***** TEKS HALAMAN *****
MOTOR Plus-online.com - Presiden Joko Widodo (Jokowi) akan naikkan harga BBM subsidi alias Pertalite dan Solar minggu depan, ekonom bereaksi bilang begini.
Rencana kenaikan harga BBM subsidi Pertalite dan Solar makin nyaring terdengar.
Presiden Jokowi kemungkinan akan mengumumkan kenaikan harga BBM subsidi Pertalite dan Solar minggu depan.
Rencana Presiden Jokowi menaikkan harga BBM subsidi Pertalite dan Solar minggu depan dibeberkan Menteri Koodinator Kemaritiman dan Investasi (Menko Marves) Luhut Binsar Pandjaitan pada Jumat (19/8/2022).
Menurut pemerintah, harga BBM subsidi saat ini telah membebani Anggaran Pendapatan dan Belanja Negara (APBN) hingga Rp 502 triliun.
Lalu bagaimana pendapat ekonom tentang rencana kenaikan harga BBM subsidi ini?
Ekonom sekaligus Direktur Center of Economics and Law Studies (Celios) Bhima Yudhistira mengatakan, rencana kenaikan harga BBM subsidi harus dicermati dengan baik oleh pemerintah.
Bhima Yudhistira mempertanyakan, apakah masyarakat kurang mampu akan siap dengan kenaikan ini.
Baca Juga: Harga Pertalite Naik Jadi Rp 10 Ribu, Tetap Lebih Murah dari Negara ASEAN Lainnya?
Terlebih setelah inflasi bahan pangan menyentuh 11 persen secara tahunan per Juli 2022.
"Kenaikan harga BBM jenis subsidi terutama Pertalite tolong benar-benar dicermati baik-baik oleh pemerintah," ujar Bhima dikutip dari Kompas.com, Sabtu (20/8/2022).
"Apa kondisi masyarakat miskin saat ini siap hadapi kenaikan harga BBM, setelah inflasi bahan pangan hampir sentuh 11 persen secara tahunan per Juli 2022," sambungnya.
*****
### PERMINTAAN TUGAS A
Menurut pemerintah dalam artikel tentang rencana kenaikan harga BBM subsidi, berapa besar beban harga BBM subsidi terhadap APBN saat ini?
### PERMINTAAN TUGAS B
Teruskan artikel tentang rencana kenaikan harga BBM subsidi mulai dari sesudah kalimat terakhirnya.
***** DATA *****
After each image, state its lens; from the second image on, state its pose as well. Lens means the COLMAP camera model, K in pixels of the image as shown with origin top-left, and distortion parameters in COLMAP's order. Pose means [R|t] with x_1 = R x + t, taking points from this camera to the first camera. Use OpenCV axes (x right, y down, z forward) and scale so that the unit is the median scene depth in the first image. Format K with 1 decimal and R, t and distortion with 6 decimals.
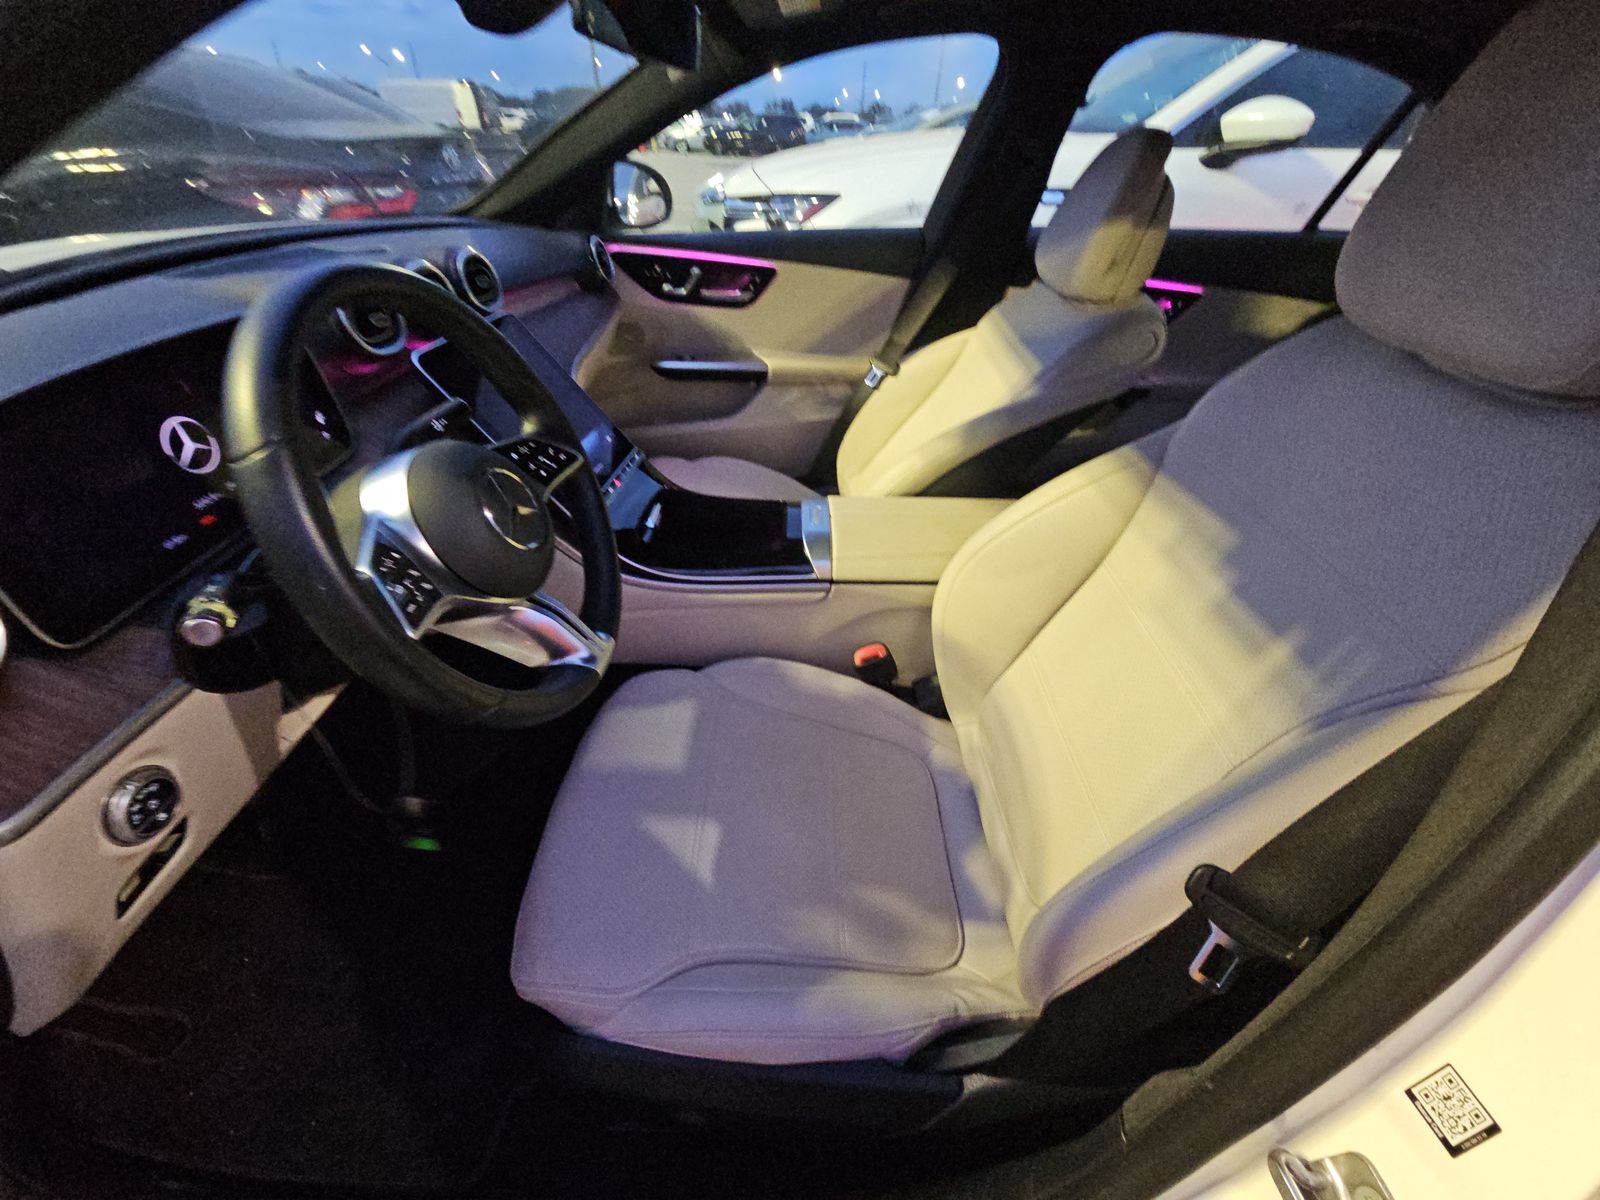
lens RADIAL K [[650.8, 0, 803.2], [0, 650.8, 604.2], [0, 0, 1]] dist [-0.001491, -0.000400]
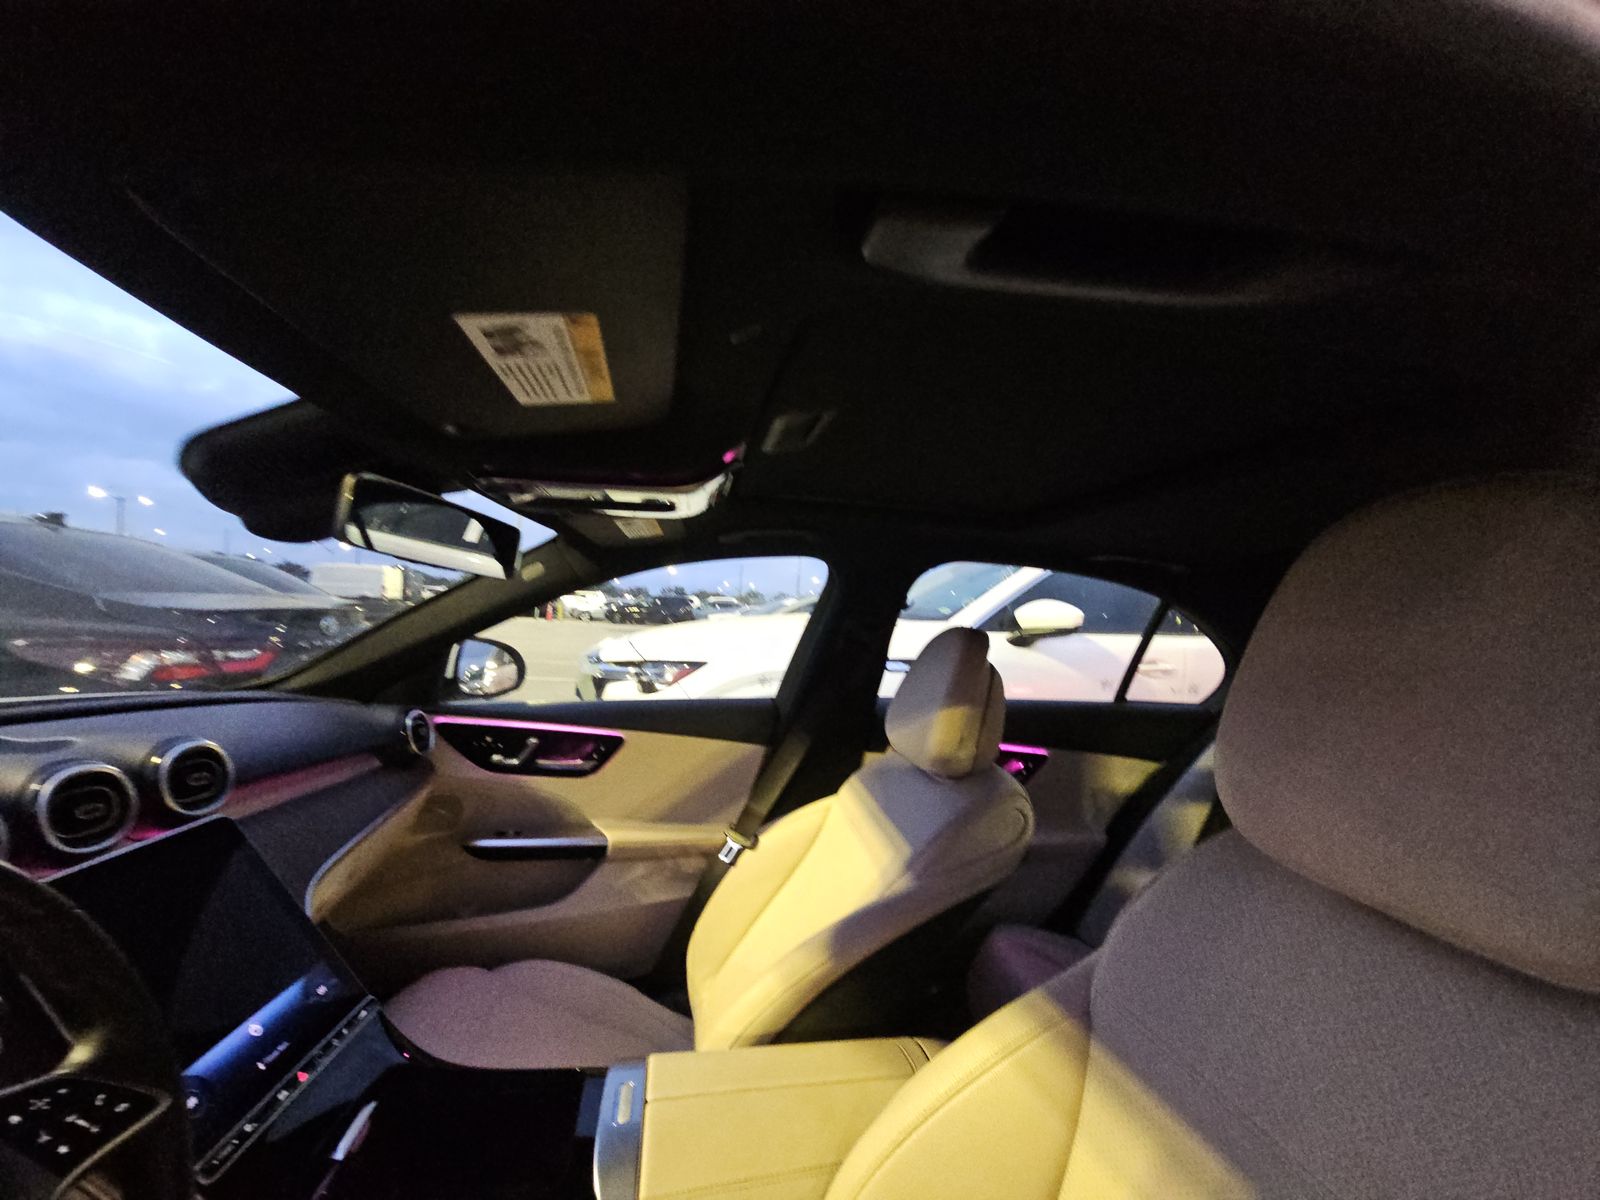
*****
### JAWABAN AKHIR A
Hingga Rp 502 triliun.

### JAWABAN AKHIR B
Kata dia, masyarakat kelas menengah rentan terdampak rencana kenaikan harga BBM subsidi.
"Mungkin sebelumnya mereka kuat beli Pertamax, tapi sekarang mereka migrasi ke Pertalite, dan kalau harga Pertalite juga ikut naik maka kelas menengah akan korbankan belanja lain," lanjut Bhima Yudhistira.
Ia mencontohkan, yang awalnya masyarakat memiliki rencana membeli rumah melalui Kredit Pemilikan Rumah (KPR) hingga menyisihkan uang untuk memulai usaha baru, akhirnya uang yang dimiliki harus tergerus untuk membeli bensin.
Menurutnya, hal itu berimbas pada terpukulnya permintaan industri manufaktur, terganggunya serapan tenaga kerja, dan buyarnya target-target pemulihan ekonomi pemerintah.
"Jika inflasi menembus angka yang terlalu tinggi dan serapan tenaga kerja terganggu, Indonesia bisa menyusul negara lain yang masuk fase Stagflasi," sambungnya.
Baca Juga: Pengamat Ekonomi Jelaskan Dampak Buruk Jika Harga Pertalite Naik Jadi Rp 10.000 Per Liter
"Imbas nya bisa 3-5 tahun recovery terganggu akibat daya beli turun tajam," jelas dia.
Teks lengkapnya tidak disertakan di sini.